Start of DATA FOR THIS TASK

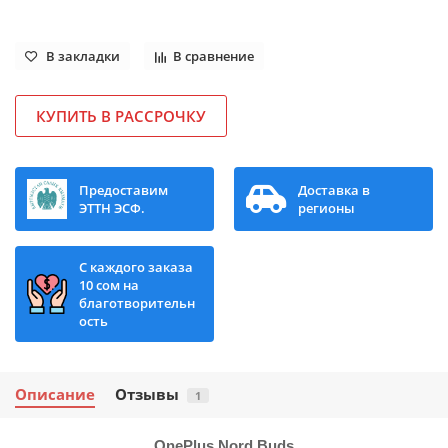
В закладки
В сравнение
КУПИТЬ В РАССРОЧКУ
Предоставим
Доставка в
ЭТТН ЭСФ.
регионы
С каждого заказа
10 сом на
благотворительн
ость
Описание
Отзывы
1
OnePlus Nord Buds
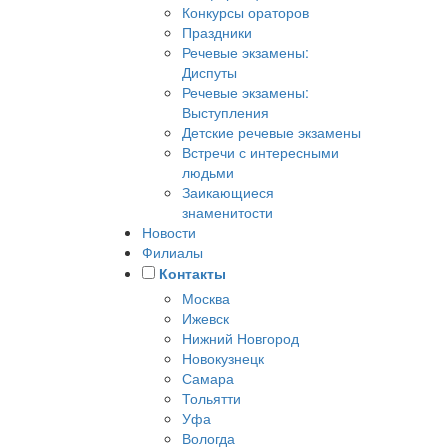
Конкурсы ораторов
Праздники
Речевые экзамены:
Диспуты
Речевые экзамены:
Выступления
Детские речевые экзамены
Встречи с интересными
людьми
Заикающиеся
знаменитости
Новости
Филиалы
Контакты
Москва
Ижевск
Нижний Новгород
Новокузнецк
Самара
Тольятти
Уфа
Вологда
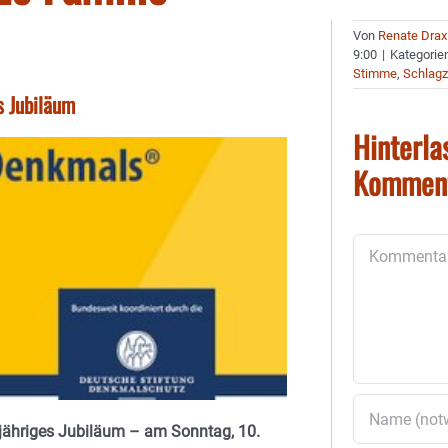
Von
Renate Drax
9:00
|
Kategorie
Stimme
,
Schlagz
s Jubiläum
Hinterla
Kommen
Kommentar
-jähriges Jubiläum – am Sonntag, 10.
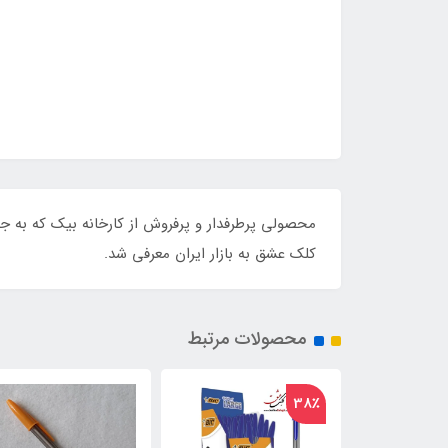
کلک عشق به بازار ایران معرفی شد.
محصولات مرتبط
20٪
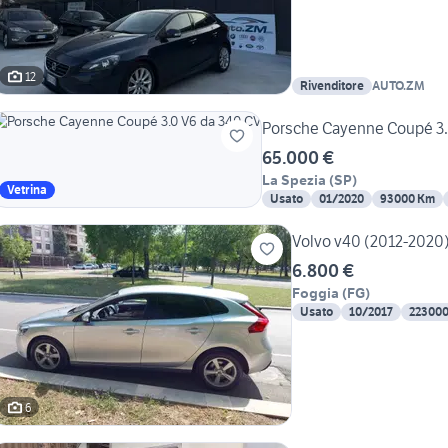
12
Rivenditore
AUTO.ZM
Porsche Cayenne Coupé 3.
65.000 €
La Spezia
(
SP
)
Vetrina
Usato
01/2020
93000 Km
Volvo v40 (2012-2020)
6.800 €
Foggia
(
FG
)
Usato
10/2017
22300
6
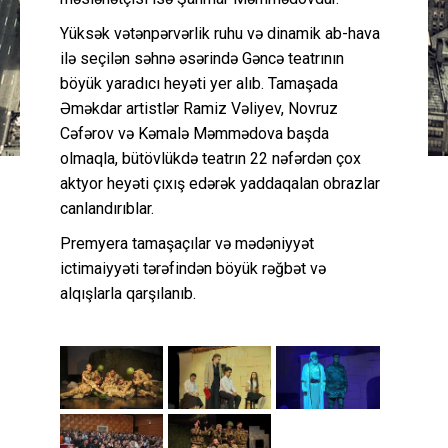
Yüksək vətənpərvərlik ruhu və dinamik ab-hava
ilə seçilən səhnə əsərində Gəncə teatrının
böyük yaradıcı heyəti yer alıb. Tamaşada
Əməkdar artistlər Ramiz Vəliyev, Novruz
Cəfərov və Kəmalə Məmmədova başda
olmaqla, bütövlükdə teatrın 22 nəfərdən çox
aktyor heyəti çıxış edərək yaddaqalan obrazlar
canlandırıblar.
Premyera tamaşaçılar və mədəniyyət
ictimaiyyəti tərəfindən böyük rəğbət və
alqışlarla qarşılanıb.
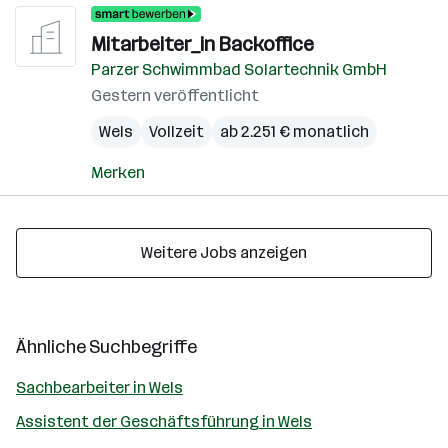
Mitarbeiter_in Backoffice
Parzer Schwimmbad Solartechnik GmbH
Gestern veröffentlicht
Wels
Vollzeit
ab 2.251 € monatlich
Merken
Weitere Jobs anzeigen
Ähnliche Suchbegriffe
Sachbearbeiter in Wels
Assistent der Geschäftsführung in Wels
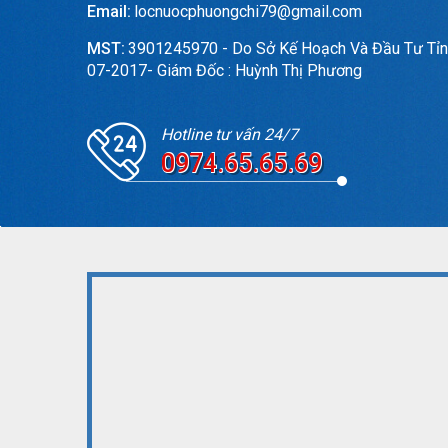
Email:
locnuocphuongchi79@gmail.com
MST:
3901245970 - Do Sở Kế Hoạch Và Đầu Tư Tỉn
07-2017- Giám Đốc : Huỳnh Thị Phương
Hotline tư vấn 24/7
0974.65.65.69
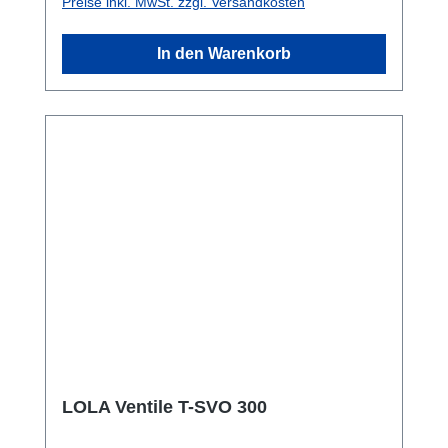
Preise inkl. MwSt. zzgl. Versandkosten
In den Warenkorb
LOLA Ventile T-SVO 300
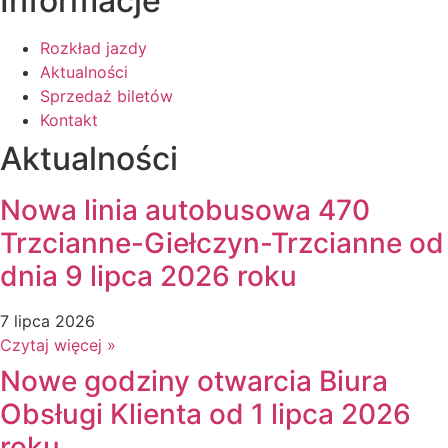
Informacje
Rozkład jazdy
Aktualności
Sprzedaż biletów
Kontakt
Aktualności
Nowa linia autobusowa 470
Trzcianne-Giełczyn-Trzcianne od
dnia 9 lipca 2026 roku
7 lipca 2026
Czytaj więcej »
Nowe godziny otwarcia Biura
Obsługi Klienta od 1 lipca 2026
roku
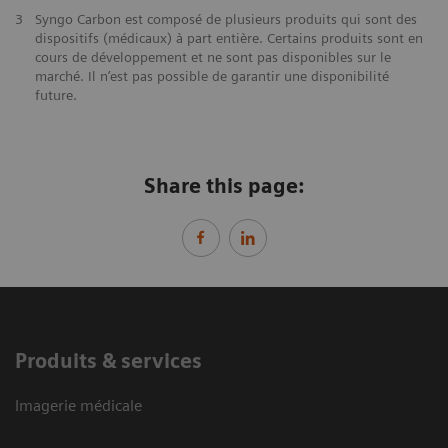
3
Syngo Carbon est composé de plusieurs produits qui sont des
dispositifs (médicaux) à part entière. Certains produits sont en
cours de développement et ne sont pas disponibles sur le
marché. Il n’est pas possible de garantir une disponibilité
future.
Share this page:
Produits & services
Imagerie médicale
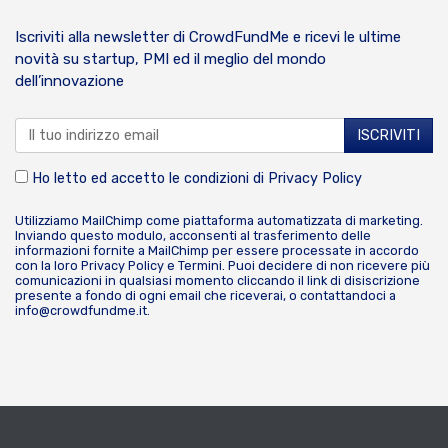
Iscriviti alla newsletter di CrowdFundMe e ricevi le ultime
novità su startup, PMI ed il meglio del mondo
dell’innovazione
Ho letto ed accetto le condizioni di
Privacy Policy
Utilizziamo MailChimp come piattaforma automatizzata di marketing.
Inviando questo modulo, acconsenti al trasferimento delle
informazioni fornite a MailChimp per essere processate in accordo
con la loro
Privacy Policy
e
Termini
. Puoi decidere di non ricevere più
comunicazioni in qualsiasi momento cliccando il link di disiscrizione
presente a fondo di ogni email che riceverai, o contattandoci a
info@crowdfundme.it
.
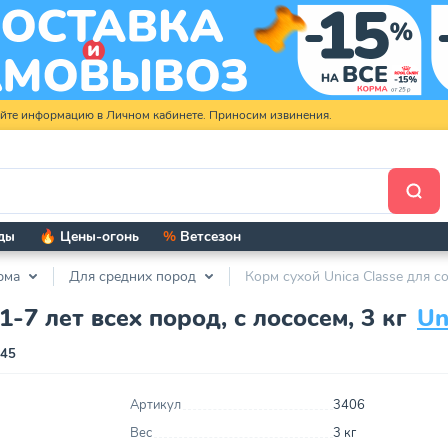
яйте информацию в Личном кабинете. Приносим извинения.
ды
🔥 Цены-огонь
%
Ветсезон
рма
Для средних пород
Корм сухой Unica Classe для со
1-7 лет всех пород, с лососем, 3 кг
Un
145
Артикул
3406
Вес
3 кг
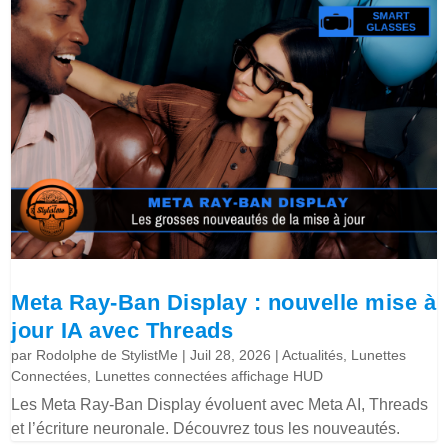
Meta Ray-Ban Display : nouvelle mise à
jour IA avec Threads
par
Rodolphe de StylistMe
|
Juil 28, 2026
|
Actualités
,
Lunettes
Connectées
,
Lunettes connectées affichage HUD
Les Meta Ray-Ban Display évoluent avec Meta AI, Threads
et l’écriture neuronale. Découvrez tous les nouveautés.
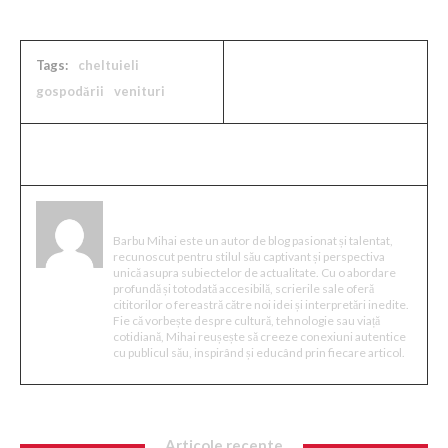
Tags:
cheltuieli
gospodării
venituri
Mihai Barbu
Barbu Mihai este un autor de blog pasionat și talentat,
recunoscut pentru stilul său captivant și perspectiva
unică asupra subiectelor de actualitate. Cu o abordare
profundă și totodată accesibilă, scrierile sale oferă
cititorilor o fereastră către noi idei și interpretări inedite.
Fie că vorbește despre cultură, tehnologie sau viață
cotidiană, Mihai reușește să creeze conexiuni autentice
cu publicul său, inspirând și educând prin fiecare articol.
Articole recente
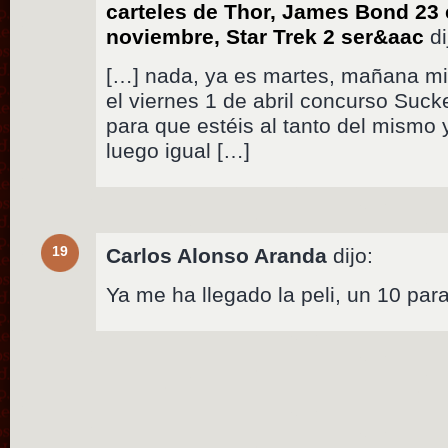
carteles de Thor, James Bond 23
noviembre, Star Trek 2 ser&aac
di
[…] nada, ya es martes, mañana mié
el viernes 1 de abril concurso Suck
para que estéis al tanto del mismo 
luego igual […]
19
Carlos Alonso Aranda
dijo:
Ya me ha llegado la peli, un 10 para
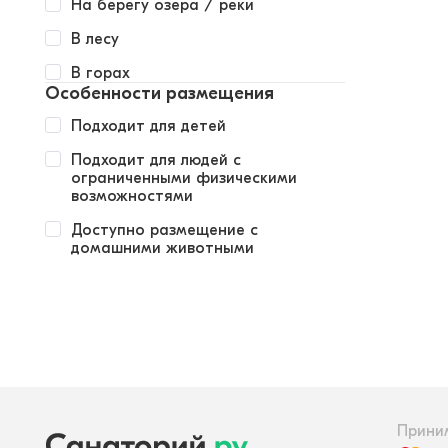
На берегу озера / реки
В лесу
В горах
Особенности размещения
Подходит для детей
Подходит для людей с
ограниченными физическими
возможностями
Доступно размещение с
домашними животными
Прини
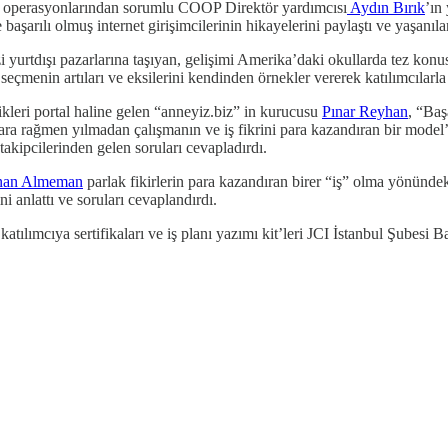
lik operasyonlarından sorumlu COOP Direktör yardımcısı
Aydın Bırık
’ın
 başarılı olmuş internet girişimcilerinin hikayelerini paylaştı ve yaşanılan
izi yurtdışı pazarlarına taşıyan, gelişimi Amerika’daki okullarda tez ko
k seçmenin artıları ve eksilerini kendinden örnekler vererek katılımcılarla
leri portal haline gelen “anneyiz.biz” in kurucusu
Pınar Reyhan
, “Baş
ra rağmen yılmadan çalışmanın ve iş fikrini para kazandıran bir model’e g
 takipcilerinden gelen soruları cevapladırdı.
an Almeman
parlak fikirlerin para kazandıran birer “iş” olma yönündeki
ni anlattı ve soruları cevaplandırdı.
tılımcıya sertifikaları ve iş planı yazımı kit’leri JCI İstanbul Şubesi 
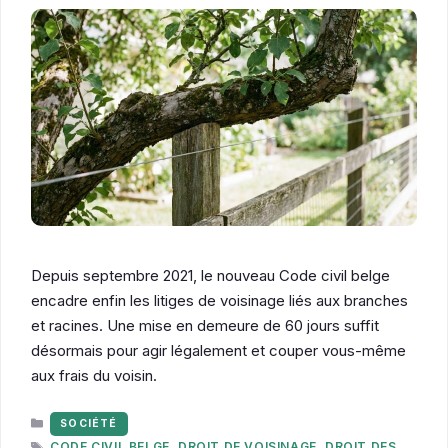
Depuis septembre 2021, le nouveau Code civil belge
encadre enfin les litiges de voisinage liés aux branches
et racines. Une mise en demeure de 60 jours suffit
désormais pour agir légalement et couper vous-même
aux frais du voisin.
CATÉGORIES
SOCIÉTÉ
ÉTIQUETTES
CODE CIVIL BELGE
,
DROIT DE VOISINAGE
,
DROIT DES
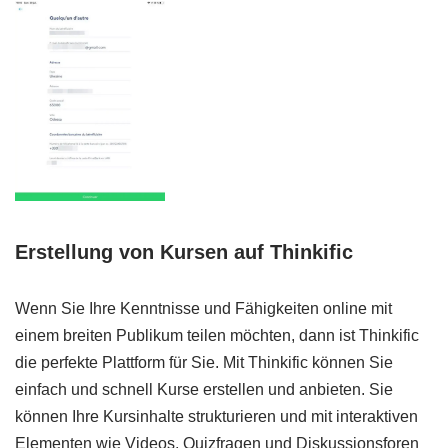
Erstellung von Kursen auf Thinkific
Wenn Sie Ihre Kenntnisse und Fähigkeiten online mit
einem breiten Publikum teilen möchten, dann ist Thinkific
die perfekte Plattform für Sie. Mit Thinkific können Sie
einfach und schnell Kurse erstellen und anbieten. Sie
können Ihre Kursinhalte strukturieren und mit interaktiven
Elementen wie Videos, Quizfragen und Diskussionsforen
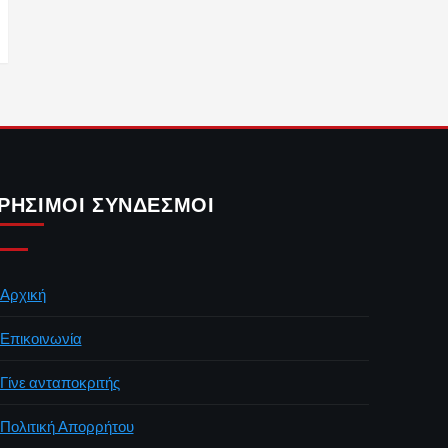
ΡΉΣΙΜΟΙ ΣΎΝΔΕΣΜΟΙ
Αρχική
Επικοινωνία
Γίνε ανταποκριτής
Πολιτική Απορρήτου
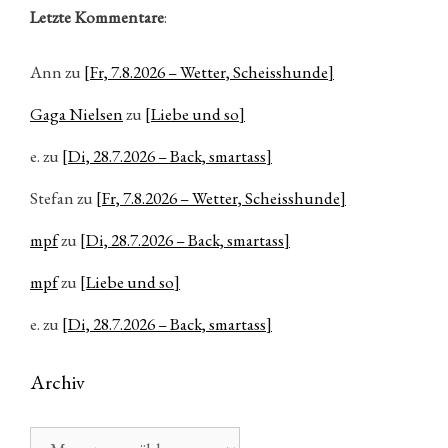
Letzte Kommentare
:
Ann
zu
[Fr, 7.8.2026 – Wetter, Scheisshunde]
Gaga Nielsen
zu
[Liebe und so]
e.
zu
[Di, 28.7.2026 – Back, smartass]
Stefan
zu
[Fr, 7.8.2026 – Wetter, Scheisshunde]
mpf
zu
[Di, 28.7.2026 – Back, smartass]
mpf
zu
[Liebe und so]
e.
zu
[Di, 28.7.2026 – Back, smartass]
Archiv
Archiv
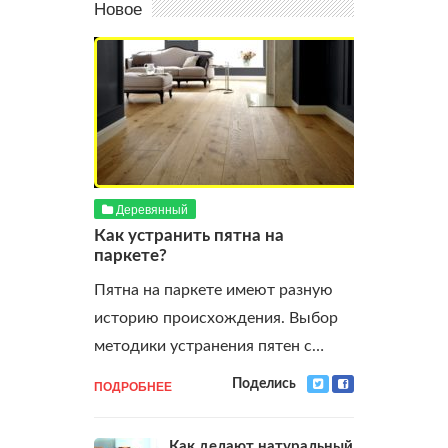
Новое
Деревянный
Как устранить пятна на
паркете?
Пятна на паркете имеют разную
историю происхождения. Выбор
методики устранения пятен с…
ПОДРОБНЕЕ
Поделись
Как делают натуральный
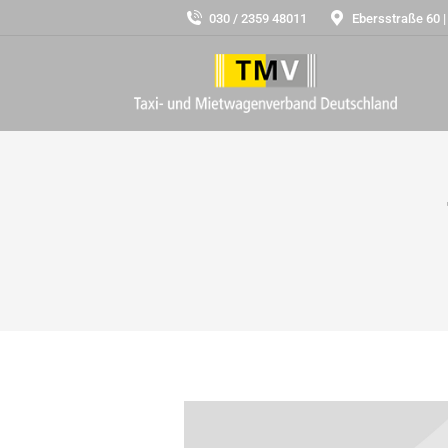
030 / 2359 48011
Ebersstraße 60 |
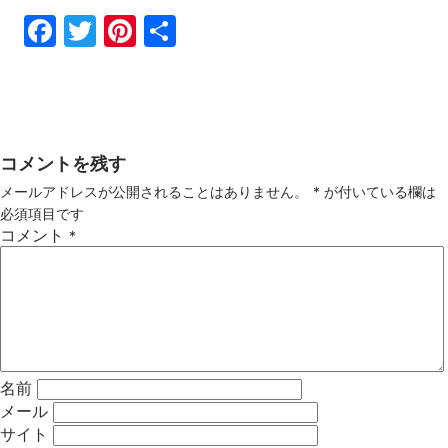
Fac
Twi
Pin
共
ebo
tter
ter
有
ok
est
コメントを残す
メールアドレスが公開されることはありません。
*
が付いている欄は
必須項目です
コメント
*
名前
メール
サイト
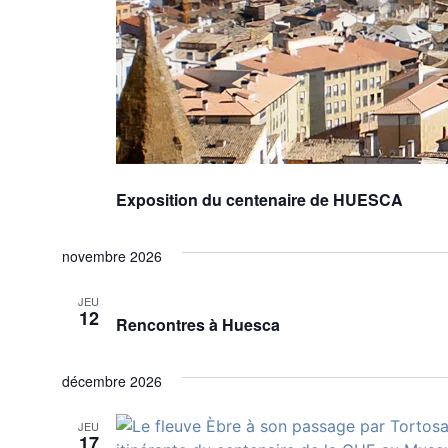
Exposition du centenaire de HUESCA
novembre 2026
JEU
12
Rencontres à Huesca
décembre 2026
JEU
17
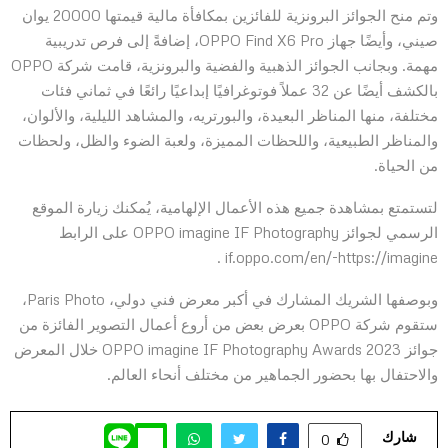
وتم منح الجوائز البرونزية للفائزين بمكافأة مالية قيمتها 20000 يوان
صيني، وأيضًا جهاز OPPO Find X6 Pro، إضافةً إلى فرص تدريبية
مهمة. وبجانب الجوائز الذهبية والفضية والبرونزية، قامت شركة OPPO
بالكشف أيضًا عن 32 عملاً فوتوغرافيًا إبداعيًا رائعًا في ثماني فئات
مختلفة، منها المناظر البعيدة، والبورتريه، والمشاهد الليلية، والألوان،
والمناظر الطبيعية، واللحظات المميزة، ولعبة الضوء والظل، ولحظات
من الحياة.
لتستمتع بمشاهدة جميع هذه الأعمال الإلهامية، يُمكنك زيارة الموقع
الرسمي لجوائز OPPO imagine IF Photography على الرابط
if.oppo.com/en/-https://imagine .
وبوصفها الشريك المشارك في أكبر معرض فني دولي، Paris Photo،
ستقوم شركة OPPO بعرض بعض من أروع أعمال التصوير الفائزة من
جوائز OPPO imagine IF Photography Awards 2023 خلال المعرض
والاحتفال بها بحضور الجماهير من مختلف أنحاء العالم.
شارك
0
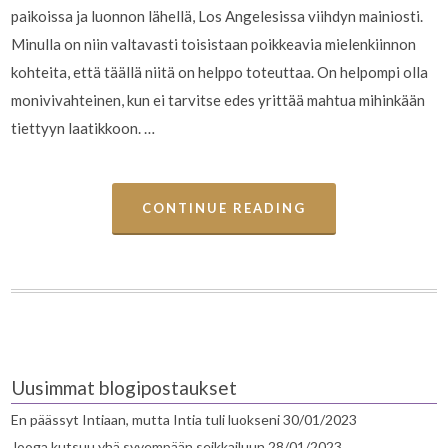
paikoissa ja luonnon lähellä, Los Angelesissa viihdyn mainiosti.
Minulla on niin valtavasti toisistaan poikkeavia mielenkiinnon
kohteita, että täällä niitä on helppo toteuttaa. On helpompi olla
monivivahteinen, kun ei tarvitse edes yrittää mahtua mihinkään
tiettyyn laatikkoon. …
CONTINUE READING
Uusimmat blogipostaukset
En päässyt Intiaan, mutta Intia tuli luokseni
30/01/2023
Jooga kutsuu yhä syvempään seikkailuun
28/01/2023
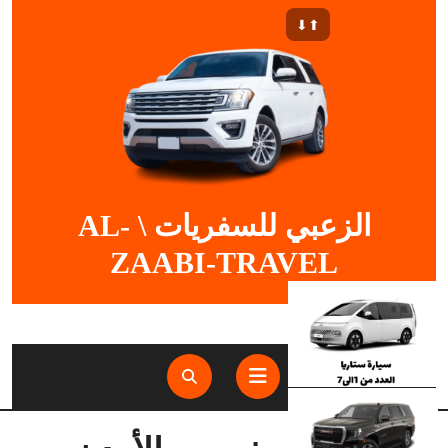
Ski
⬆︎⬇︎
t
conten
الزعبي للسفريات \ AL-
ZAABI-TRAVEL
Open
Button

End of DATA FOR THIS TASK

→ **TASK DESCRIPTION**
Retype verbatim the lines of the items that begin at the line containing "Meta Ray-Ban Display : nouvelle mise à" and end with the line containing "et l’écriture neuronale.", including both of those lines.

→ **ANSWER FOR THIS EXERCISE**
Meta Ray-Ban Display : nouvelle mise à
jour IA avec Threads
par
Rodolphe de StylistMe
|
Juil 28, 2026
|
Actualités
,
Lunettes
Connectées
,
Lunettes connectées affichage HUD
Les Meta Ray-Ban Display évoluent avec Meta AI, Threads
et l’écriture neuronale. Découvrez tous les nouveautés.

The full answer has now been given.